### Exercise requirements
This exercise needs the complete data reproduced exactly.

===== Record extracts =====

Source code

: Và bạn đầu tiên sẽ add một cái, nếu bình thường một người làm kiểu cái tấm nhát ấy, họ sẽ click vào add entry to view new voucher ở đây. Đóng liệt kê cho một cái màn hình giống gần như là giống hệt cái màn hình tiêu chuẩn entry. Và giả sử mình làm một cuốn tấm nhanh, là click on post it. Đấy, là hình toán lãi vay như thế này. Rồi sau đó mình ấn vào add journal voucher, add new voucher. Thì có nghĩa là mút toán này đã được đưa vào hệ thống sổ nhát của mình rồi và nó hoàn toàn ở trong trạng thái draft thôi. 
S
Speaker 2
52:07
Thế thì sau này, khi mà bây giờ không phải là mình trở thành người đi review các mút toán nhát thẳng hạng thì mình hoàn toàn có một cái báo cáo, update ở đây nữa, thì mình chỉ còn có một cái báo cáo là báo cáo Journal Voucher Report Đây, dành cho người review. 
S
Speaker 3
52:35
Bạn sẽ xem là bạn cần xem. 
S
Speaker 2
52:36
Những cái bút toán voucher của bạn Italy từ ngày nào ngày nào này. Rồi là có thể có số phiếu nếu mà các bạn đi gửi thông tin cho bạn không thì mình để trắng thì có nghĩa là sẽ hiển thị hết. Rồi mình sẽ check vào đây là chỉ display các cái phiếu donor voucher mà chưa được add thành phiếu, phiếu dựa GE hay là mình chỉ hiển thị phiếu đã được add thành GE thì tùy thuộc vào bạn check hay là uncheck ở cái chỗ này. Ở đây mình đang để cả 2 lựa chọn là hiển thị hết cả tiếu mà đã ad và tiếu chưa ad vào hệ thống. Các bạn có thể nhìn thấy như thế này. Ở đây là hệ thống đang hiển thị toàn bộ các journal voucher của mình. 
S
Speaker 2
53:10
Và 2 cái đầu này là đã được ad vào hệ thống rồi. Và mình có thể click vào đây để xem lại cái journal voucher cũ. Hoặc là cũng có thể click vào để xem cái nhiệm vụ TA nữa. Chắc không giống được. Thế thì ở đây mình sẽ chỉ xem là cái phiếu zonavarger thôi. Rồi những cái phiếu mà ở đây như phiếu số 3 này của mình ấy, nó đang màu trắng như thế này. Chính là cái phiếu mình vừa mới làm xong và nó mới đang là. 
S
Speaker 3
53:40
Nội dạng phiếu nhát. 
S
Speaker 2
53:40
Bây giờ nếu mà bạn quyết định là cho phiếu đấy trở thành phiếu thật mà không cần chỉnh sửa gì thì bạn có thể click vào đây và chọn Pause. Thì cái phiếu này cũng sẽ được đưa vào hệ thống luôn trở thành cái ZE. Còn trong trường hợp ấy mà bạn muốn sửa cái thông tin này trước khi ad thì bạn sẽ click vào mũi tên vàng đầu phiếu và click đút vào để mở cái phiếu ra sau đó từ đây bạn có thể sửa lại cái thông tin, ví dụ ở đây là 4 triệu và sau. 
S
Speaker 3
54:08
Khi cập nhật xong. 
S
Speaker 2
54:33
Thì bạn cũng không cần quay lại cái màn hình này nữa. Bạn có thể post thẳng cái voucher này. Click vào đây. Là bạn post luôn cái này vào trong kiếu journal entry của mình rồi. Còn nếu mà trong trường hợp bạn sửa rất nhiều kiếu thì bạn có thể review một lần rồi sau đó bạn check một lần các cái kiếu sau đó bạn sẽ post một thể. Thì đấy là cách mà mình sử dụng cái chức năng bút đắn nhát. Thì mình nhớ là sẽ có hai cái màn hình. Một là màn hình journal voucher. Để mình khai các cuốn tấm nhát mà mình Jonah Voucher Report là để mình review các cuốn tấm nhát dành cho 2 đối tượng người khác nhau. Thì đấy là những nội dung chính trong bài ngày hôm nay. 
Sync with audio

=====

### Written reply
Source code

: Và bạn đầu tiên sẽ add một cái, nếu bình thường một người làm kiểu cái tấm nhát ấy, họ sẽ click vào add entry to view new voucher ở đây. Đóng liệt kê cho một cái màn hình giống gần như là giống hệt cái màn hình tiêu chuẩn entry. Và giả sử mình làm một cuốn tấm nhanh, là click on post it. Đấy, là hình toán lãi vay như thế này. Rồi sau đó mình ấn vào add journal voucher, add new voucher. Thì có nghĩa là mút toán này đã được đưa vào hệ thống sổ nhát của mình rồi và nó hoàn toàn ở trong trạng thái draft thôi. 
S
Speaker 2
52:07
Thế thì sau này, khi mà bây giờ không phải là mình trở thành người đi review các mút toán nhát thẳng hạng thì mình hoàn toàn có một cái báo cáo, update ở đây nữa, thì mình chỉ còn có một cái báo cáo là báo cáo Journal Voucher Report Đây, dành cho người review. 
S
Speaker 3
52:35
Bạn sẽ xem là bạn cần xem. 
S
Speaker 2
52:36
Những cái bút toán voucher của bạn Italy từ ngày nào ngày nào này. Rồi là có thể có số phiếu nếu mà các bạn đi gửi thông tin cho bạn không thì mình để trắng thì có nghĩa là sẽ hiển thị hết. Rồi mình sẽ check vào đây là chỉ display các cái phiếu donor voucher mà chưa được add thành phiếu, phiếu dựa GE hay là mình chỉ hiển thị phiếu đã được add thành GE thì tùy thuộc vào bạn check hay là uncheck ở cái chỗ này. Ở đây mình đang để cả 2 lựa chọn là hiển thị hết cả tiếu mà đã ad và tiếu chưa ad vào hệ thống. Các bạn có thể nhìn thấy như thế này. Ở đây là hệ thống đang hiển thị toàn bộ các journal voucher của mình. 
S
Speaker 2
53:10
Và 2 cái đầu này là đã được ad vào hệ thống rồi. Và mình có thể click vào đây để xem lại cái journal voucher cũ. Hoặc là cũng có thể click vào để xem cái nhiệm vụ TA nữa. Chắc không giống được. Thế thì ở đây mình sẽ chỉ xem là cái phiếu zonavarger thôi. Rồi những cái phiếu mà ở đây như phiếu số 3 này của mình ấy, nó đang màu trắng như thế này. Chính là cái phiếu mình vừa mới làm xong và nó mới đang là. 
S
Speaker 3
53:40
Nội dạng phiếu nhát. 
S
Speaker 2
53:40
Bây giờ nếu mà bạn quyết định là cho phiếu đấy trở thành phiếu thật mà không cần chỉnh sửa gì thì bạn có thể click vào đây và chọn Pause. Thì cái phiếu này cũng sẽ được đưa vào hệ thống luôn trở thành cái ZE. Còn trong trường hợp ấy mà bạn muốn sửa cái thông tin này trước khi ad thì bạn sẽ click vào mũi tên vàng đầu phiếu và click đút vào để mở cái phiếu ra sau đó từ đây bạn có thể sửa lại cái thông tin, ví dụ ở đây là 4 triệu và sau. 
S
Speaker 3
54:08
Khi cập nhật xong. 
S
Speaker 2
54:33
Thì bạn cũng không cần quay lại cái màn hình này nữa. Bạn có thể post thẳng cái voucher này. Click vào đây. Là bạn post luôn cái này vào trong kiếu journal entry của mình rồi. Còn nếu mà trong trường hợp bạn sửa rất nhiều kiếu thì bạn có thể review một lần rồi sau đó bạn check một lần các cái kiếu sau đó bạn sẽ post một thể. Thì đấy là cách mà mình sử dụng cái chức năng bút đắn nhát. Thì mình nhớ là sẽ có hai cái màn hình. Một là màn hình journal voucher. Để mình khai các cuốn tấm nhát mà mình Jonah Voucher Report là để mình review các cuốn tấm nhát dành cho 2 đối tượng người khác nhau. Thì đấy là những nội dung chính trong bài ngày hôm nay. 
Sync with audio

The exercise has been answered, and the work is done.